● **Work task**
Give back the full listing, exactly as it is.

● **Available records**
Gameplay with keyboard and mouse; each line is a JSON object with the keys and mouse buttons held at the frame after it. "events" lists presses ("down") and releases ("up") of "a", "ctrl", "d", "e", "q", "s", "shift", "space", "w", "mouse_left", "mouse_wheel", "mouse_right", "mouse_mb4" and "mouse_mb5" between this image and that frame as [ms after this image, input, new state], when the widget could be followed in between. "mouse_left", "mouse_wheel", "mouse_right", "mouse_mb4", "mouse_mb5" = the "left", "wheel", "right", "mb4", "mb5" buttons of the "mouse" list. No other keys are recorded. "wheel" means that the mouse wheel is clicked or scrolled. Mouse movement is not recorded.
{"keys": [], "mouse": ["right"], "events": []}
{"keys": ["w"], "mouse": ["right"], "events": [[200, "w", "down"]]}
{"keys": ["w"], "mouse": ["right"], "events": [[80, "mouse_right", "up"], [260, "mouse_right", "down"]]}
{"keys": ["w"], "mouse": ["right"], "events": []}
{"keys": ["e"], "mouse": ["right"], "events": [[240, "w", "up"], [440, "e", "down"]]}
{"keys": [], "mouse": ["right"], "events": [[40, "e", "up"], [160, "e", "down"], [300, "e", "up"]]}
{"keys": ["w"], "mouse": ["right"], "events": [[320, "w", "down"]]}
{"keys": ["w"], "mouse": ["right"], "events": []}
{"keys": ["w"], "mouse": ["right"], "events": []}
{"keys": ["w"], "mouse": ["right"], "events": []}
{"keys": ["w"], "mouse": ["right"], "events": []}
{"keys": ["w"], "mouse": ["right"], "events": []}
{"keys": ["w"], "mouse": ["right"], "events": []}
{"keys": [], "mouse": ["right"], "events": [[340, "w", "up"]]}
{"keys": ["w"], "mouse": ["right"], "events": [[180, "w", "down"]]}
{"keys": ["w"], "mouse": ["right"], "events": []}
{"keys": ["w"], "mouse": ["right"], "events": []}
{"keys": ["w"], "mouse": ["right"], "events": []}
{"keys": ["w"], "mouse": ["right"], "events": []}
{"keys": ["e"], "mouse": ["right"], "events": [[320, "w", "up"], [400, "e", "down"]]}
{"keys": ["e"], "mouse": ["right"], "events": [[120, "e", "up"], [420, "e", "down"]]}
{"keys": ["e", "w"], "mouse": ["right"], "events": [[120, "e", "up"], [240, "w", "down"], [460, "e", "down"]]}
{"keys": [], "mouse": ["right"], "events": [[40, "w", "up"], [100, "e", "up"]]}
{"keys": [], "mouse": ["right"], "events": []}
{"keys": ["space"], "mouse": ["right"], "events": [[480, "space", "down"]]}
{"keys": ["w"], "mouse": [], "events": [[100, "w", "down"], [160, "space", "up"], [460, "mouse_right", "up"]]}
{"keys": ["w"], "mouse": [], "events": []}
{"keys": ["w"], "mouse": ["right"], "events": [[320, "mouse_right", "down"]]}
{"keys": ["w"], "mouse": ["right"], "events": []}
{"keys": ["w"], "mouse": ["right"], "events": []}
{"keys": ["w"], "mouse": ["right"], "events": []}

● **Answer below**
Gameplay with keyboard and mouse; each line is a JSON object with the keys and mouse buttons held at the frame after it. "events" lists presses ("down") and releases ("up") of "a", "ctrl", "d", "e", "q", "s", "shift", "space", "w", "mouse_left", "mouse_wheel", "mouse_right", "mouse_mb4" and "mouse_mb5" between this image and that frame as [ms after this image, input, new state], when the widget could be followed in between. "mouse_left", "mouse_wheel", "mouse_right", "mouse_mb4", "mouse_mb5" = the "left", "wheel", "right", "mb4", "mb5" buttons of the "mouse" list. No other keys are recorded. "wheel" means that the mouse wheel is clicked or scrolled. Mouse movement is not recorded.
{"keys": [], "mouse": ["right"], "events": []}
{"keys": ["w"], "mouse": ["right"], "events": [[200, "w", "down"]]}
{"keys": ["w"], "mouse": ["right"], "events": [[80, "mouse_right", "up"], [260, "mouse_right", "down"]]}
{"keys": ["w"], "mouse": ["right"], "events": []}
{"keys": ["e"], "mouse": ["right"], "events": [[240, "w", "up"], [440, "e", "down"]]}
{"keys": [], "mouse": ["right"], "events": [[40, "e", "up"], [160, "e", "down"], [300, "e", "up"]]}
{"keys": ["w"], "mouse": ["right"], "events": [[320, "w", "down"]]}
{"keys": ["w"], "mouse": ["right"], "events": []}
{"keys": ["w"], "mouse": ["right"], "events": []}
{"keys": ["w"], "mouse": ["right"], "events": []}
{"keys": ["w"], "mouse": ["right"], "events": []}
{"keys": ["w"], "mouse": ["right"], "events": []}
{"keys": ["w"], "mouse": ["right"], "events": []}
{"keys": [], "mouse": ["right"], "events": [[340, "w", "up"]]}
{"keys": ["w"], "mouse": ["right"], "events": [[180, "w", "down"]]}
{"keys": ["w"], "mouse": ["right"], "events": []}
{"keys": ["w"], "mouse": ["right"], "events": []}
{"keys": ["w"], "mouse": ["right"], "events": []}
{"keys": ["w"], "mouse": ["right"], "events": []}
{"keys": ["e"], "mouse": ["right"], "events": [[320, "w", "up"], [400, "e", "down"]]}
{"keys": ["e"], "mouse": ["right"], "events": [[120, "e", "up"], [420, "e", "down"]]}
{"keys": ["e", "w"], "mouse": ["right"], "events": [[120, "e", "up"], [240, "w", "down"], [460, "e", "down"]]}
{"keys": [], "mouse": ["right"], "events": [[40, "w", "up"], [100, "e", "up"]]}
{"keys": [], "mouse": ["right"], "events": []}
{"keys": ["space"], "mouse": ["right"], "events": [[480, "space", "down"]]}
{"keys": ["w"], "mouse": [], "events": [[100, "w", "down"], [160, "space", "up"], [460, "mouse_right", "up"]]}
{"keys": ["w"], "mouse": [], "events": []}
{"keys": ["w"], "mouse": ["right"], "events": [[320, "mouse_right", "down"]]}
{"keys": ["w"], "mouse": ["right"], "events": []}
{"keys": ["w"], "mouse": ["right"], "events": []}
{"keys": ["w"], "mouse": ["right"], "events": []}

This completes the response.